Volkswagen

Der Glanz fehlt

Der Wandel von Volkswagen von einem Fahrzeughersteller zum softwareorientierten Mobilitätsdienstleister ist schon in vollem Gang. Glanz verbreitet der VW-Konzern aber trotz Rekordgewinns nicht.

Der Glanz fehlt

Die neue Konzernstrategie, die den Weg bis 2030 vorgibt, ist seit gut zwei Wochen bekannt. Der Wandel von Volkswagen von einem Fahrzeughersteller zum softwareorientierten Mobilitätsdienstleister indes ist schon in vollem Gang. Die Übernahme der französischen Mietwagengesellschaft Europcar, die Europas größter Autohersteller jetzt gemeinsam mit Konsortialpartnern vereinbart hat, ist ein weiterer Schritt in der angestrebten Transformation, mit der sich die Wolfsburger auch auf Veränderungen in der Nutzung von Fahrzeugen einstellen.

Damit das Geschäft mit neuen Mobilitätsdienstleistungen wie Abo-Modellen, Mitfahrdiensten und Carsharing, dem in den kommenden Jahren schnelles Wachstum zugeschrieben wird, nachhaltig profitabel betrieben werden kann, sind Synergien gefragt – und Geschwindigkeit. Auch um das Ziel, ein führender Anbieter individueller Mobilität zu werden, schneller zu erreichen, ist Europcar mit 3500 Leihstationen in 140 Ländern und dem Flottenmanagement für Volkswagen wieder interessant geworden. Vor 15 Jahren hatte der Konzern Europcar an einen Finanzinvestor verkauft, weil das Unternehmen, das nun einschließlich Schulden und Pensionsverpflichtungen mit fast 3 Mrd. Euro bewertet wird, nicht zum Kerngeschäft passte.

Finanziell tragen kann Volkswagen den Erwerb der Mietwagenfirma, die zu einer Mobilitätsplattform weiterentwickelt werden soll, leicht. Mit dem besten operativen Ergebnis in einem ersten Halbjahr, das von gestiegenen Auslieferungen der margenstarken Premiummarken so­wie von einem mehr als verdoppelten Gewinn der Finanzdienstleistungssparte profitierte sowie deutlichen Steigerungen bei Netto-Cash-flow und Nettoliquidität im Autobereich, hat der Konzern seinen Anspruch untermauert, den kostspieligen Wandel in den kommenden Jahren aus eigener Kraft zu stemmen.

Allerdings kam das deutlich verbesserte Ergebnis auch zu­stande, weil sich die margen­orientierte Steuerung im Konzern infolge des Chipmangels in der Autobranche vor allem auf die ertragsstarken Produkte ausrichtete und Lagerhaltung genutzt wurde.
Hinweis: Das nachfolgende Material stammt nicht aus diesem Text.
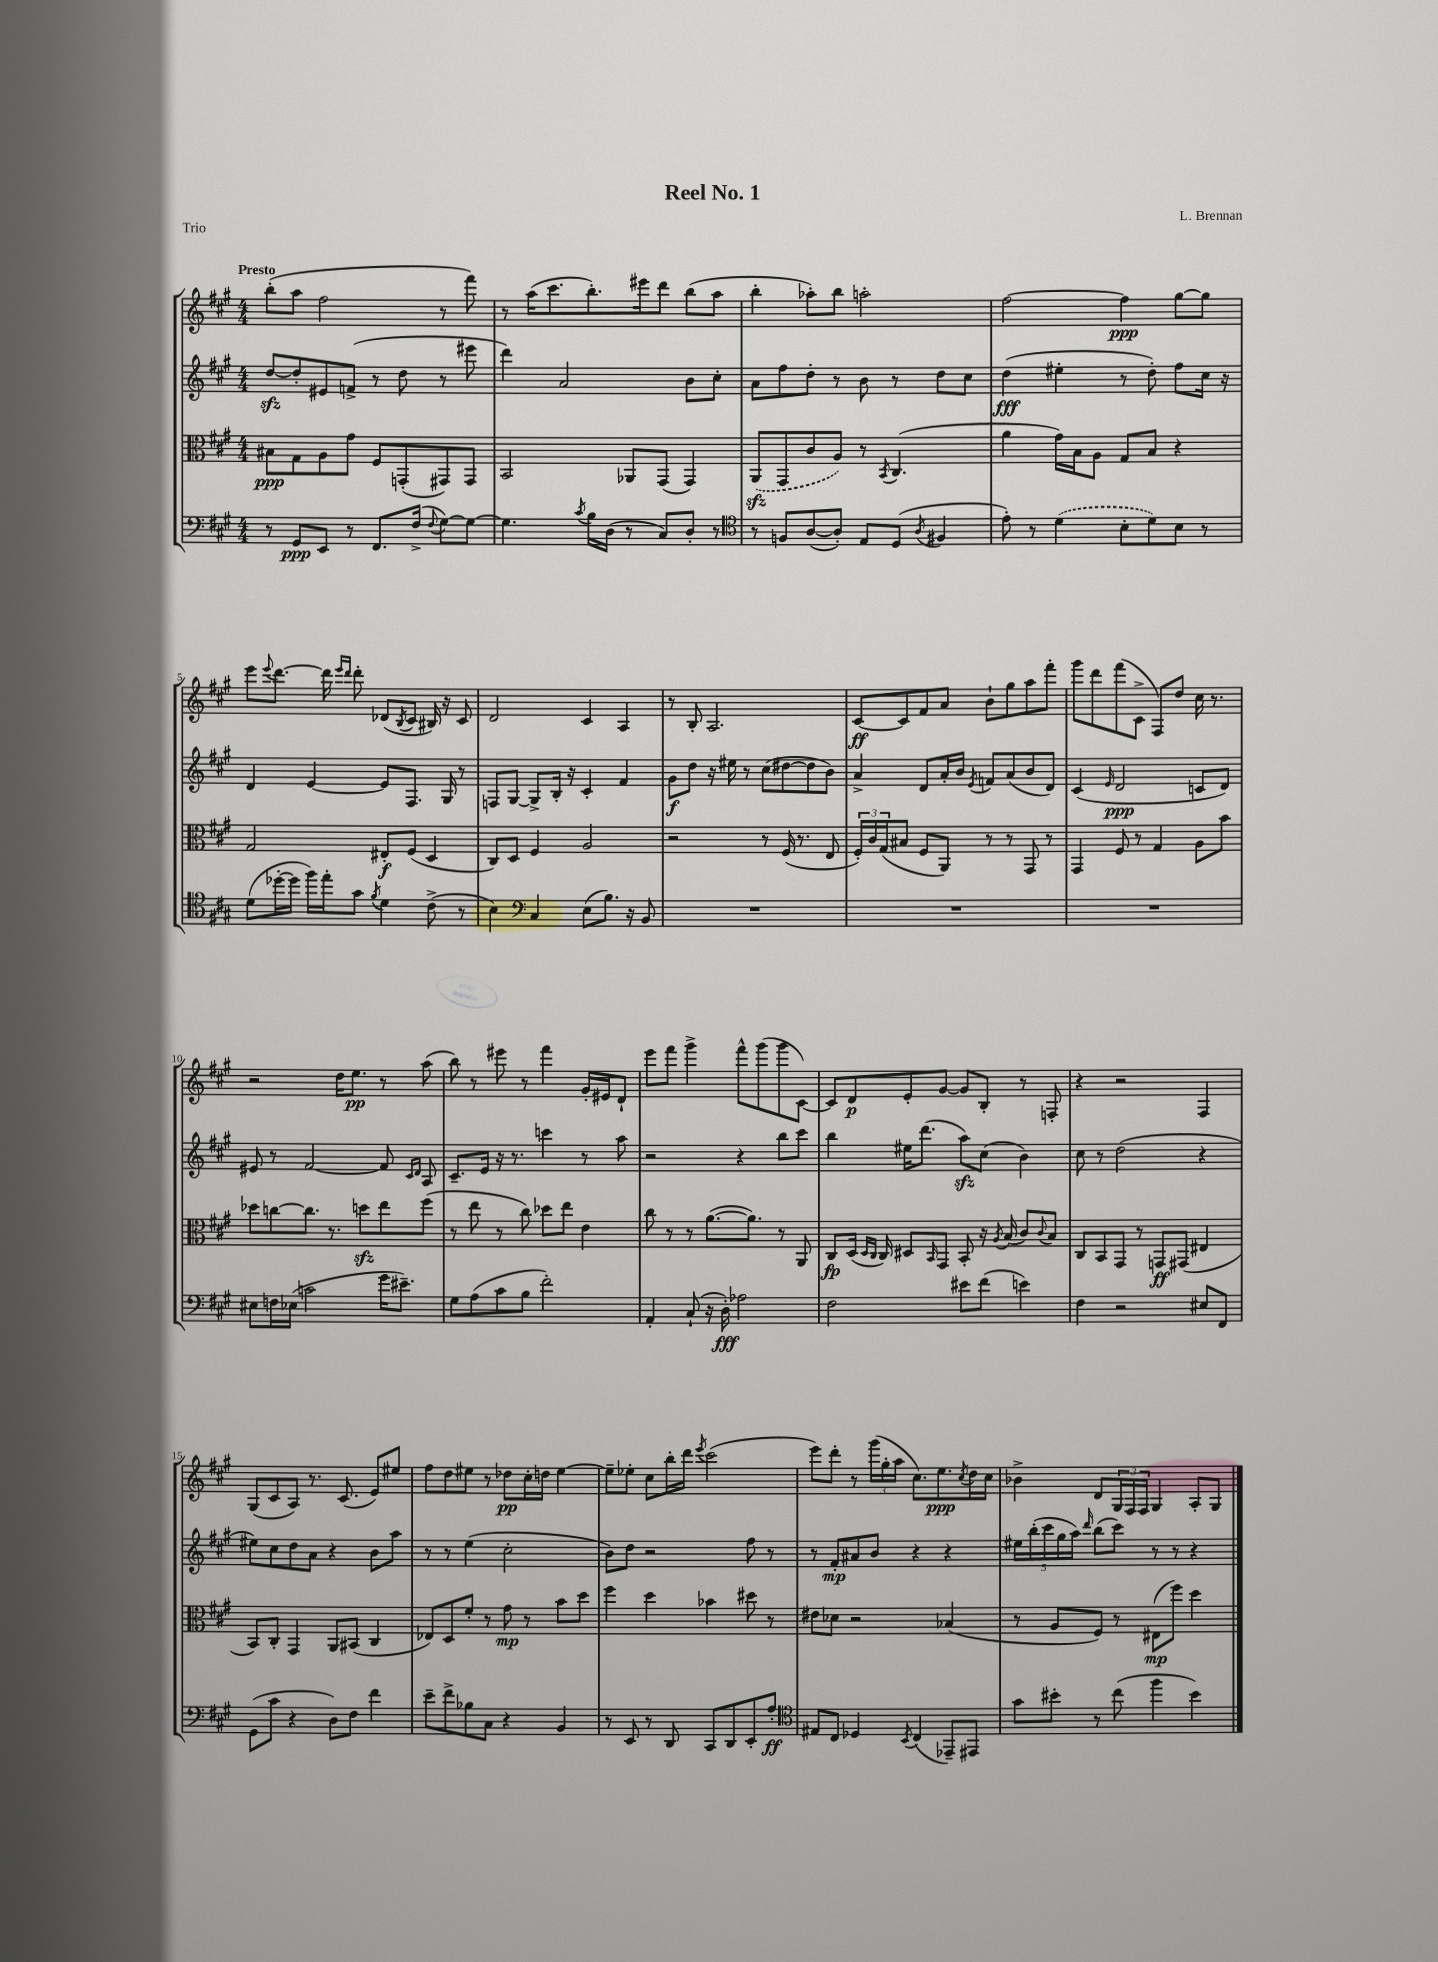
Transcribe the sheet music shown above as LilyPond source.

\header { title = "Reel No. 1" composer = "L. Brennan" piece = "Trio" }
<<
\new StaffGroup <<
\new Staff = "s0" {
    \clef treble \key a \major \numericTimeSignature \time 4/4 \tempo "Presto"
    b''8-.( a''8 fis''2 r8 fis'''8) |
    r8 a''16( cis'''8. b''8.-.) eis'''16 d'''8 b''8( a''8 |
    b''4-. aes''8-.) b''8 a''2-. |
    fis''2~ fis''4\ppp gis''8~ gis''8 |
    e'''8 \appoggiatura { e'''8 } d'''8.~ d'''16 \grace { e'''16 d'''16 } d'''8-. des'8( \acciaccatura { b8 } cis'8 bis16) r16 cis'8 |
    d'2 cis'4 a4 |
    r8 b8-. a2. |
    cis'8~\ff cis'8 fis'8 a'8 b'8-! gis''8 a''8 fis'''8-. |
    gis'''8 d'''8 fis'''8( cis'8-> fis8) d''8 cis''16 r8. |
    r2 d''16 e''8.\pp r8 a''8( |
    b''8) r8 eis'''8 r8 fis'''4 gis'16-. eis'16 d'8-! |
    e'''8 fis'''8 gis'''4-> fis'''8-^ gis'''8( gis'''8 cis'8~) |
    cis'8 d'8\p e'8-. gis'8~ gis'8 b8-. r8 f8-. |
    r4 r2 fis4 |
    gis8( cis'8 a8) r8. cis'8.( e'8) eis''8 |
    fis''8 d''8 eis''8 r8 des''8\pp cis''16-. d''16 eis''4~ |
    eis''8-- ees''8-. cis''8 b''16-. d'''16 \acciaccatura { e'''8 } cis'''2( |
    e'''8) d'''8-. r8 \tuplet 3/2 { gis'''16( gis''16-. a''16 } cis''8.) e''8.\ppp \acciaccatura { cis''8 } d''16 cis''16 |
    bes'4-> d'8 \tuplet 3/2 { gis16 fis16 fis16 } gis4 a8-. gis8 \bar "|." |
}
\new Staff = "s1" {
    \clef treble \key a \major \numericTimeSignature \time 4/4
    d''8~\sfz d''8-. eis'8 f'8->( r8 d''8 r8 eis'''8 |
    d'''4) a'2 b'8 cis''8-. |
    a'8 fis''8 d''8-. r8 b'8 r8 d''8 cis''8 |
    d''4\fff( eis''4-. r8 d''8-.) fis''8 cis''16 r16 |
    d'4 e'4~ e'8 fis8. gis16 r8 |
    f8 gis8~ gis8-> b16-. r16 cis'4-. fis'4 |
    gis'8\f d''8 r16 eis''16 r8 cis''8( dis''8~ dis''8 b'8) |
    a'4-> d'8 a'16-. b'16 \acciaccatura { e'8 } f'8 a'8( b'8 d'8) |
    cis'4( \grace { e'16 } d'2\ppp c'8 d'8) |
    eis'8 r8 fis'2~ fis'8 \grace { cis'16 d'16 } a8 |
    cis'8.-- e'16 r16 r8. c'''4 r8 a''8 |
    r2 r4 b''8 cis'''8 |
    b''4 eis''16 d'''8.( a''8\sfz) cis''8( b'4) |
    cis''8 r8 d''2( r4 |
    eis''8) cis''8 d''8 a'8 r4 b'8 a''8 |
    r8 r8 e''4( cis''2-. |
    b'8) d''8 r2 fis''8 r8 |
    r8 fis'8-.\mp ais'8 b'8 r4 r4 |
    \tuplet 5/4 { eis''16 b''16-.( cis'''16 gis''16 a''16) } \grace { d'''16 } b''8( cis'''8) r8 r8 r4 \bar "|." |
}
\new Staff = "s2" {
    \clef alto \key a \major \numericTimeSignature \time 4/4
    bis8\ppp gis8 a8 gis'8 fis8 g,8-.( gis,8) gis,8 |
    b,2 aes,8 gis,8( gis,4) |
    \once \slurDashed a,8\sfz( gis,8 cis'8 a8) r8 \acciaccatura { b,8 } cis4.( |
    a'4 gis'16) b16 a8 gis8 b8 r4 |
    gis2 eis8-.\f fis8( d4 |
    cis8) d8 fis4 a2 |
    r2 r8 fis16( r8. e8 |
    \tuplet 3/2 { fis16-.) cis'16 gis16( } bis8 fis8 a,8) r8 r8 gis,8 r8 |
    gis,4 fis8 r8 gis4 a8 b'8 |
    des''8 c''8~ c''8. r8. d''8\sfz e''8 fis''8( |
    r8 e''8 r8 cis''8) des''8 e''8 e'4 |
    cis''8 r8 r8 a'8.~( a'8.) r8 a,8 |
    cis8\fp d16( \grace { d16 cis16 } cis16) dis8 \grace { b,16 } gis,8 b,8-. r16 \acciaccatura { a8 } b16( cis'8) \appoggiatura { cis'8 } b8 |
    cis8 b,8 gis,8 r8 g,8\ff gis,8( eis4 |
    b,8) cis8-. gis,4 a,8 bis,8( cis4 |
    ees8) d8 fis'8-. r8 gis'8\mp r8 b'8 d''8 |
    fis''4 d''4 bes'4 dis''8 r8 |
    eis'8 des'8 r2 bes4( |
    r8 a8 fis8) r8 eis8\mp( fis''8) d''4 \bar "|." |
}
\new Staff = "s3" {
    \clef bass \key a \major \numericTimeSignature \time 4/4
    r8 gis,8\ppp e,8 r8 fis,8. fis16->( \appoggiatura { fis8 } gis8~) gis8~ |
    gis4. \acciaccatura { cis'8 } b16 d16( r8 cis8) d8-. r8 |
    \clef tenor r8 f8 a8~( a8-.) e8 d8( \acciaccatura { a8 } fis4 |
    e'8-.) r8 \once \slurDashed d'4( b8-. d'8) b8 r8 |
    d'8( des''16~-. des''16 fis''16) e''16-. gis'8 \acciaccatura { fis'8 } d'4 cis'8->( r8 |
    b4) \clef bass cis4 e8( b8.) r16 b,8 |
    R1 |
    R1 |
    R1 |
    eis8 f16 ees16( c'2 gis'16 eis'8.--) |
    gis8 a8( cis'8 b8 fis'2-.) |
    a,4-. cis8-!( r16 d16-.\fff) aes2 |
    fis2 eis'8 fis'8( e'4) |
    fis4 r2 eis8 fis,8 |
    gis,8( cis'8 r4 d8) fis8 fis'4 |
    e'8-- fis'8-> bes8 cis8 r4 b,4 |
    r8 e,8 r8 d,8 cis,8 d,8 e,8-. a8-.\ff |
    \clef tenor eis8 cis8 des4 \acciaccatura { b,8 } cis4( ees,8--) eis,8 |
    gis'8 bis'8-. r8 cis''8( fis''4 bis'4) \bar "|." |
}
>>
>>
Die Engpässe in der Versorgung mit Halbleiterkomponenten sorgen weiterhin für Verunsicherung. Fragen wirft aber gerade der wichtigste Einzelmarkt China auf, in dem die führende Volumenmarke VW zuletzt Marktanteile verlor. Der anteilige operative Gewinn des Joint Ventures SAIC-VW schwächelt, die Elektrostrategie zündet noch nicht. Glanz verbreitet der VW-Konzern trotz Rekordgewinns nicht.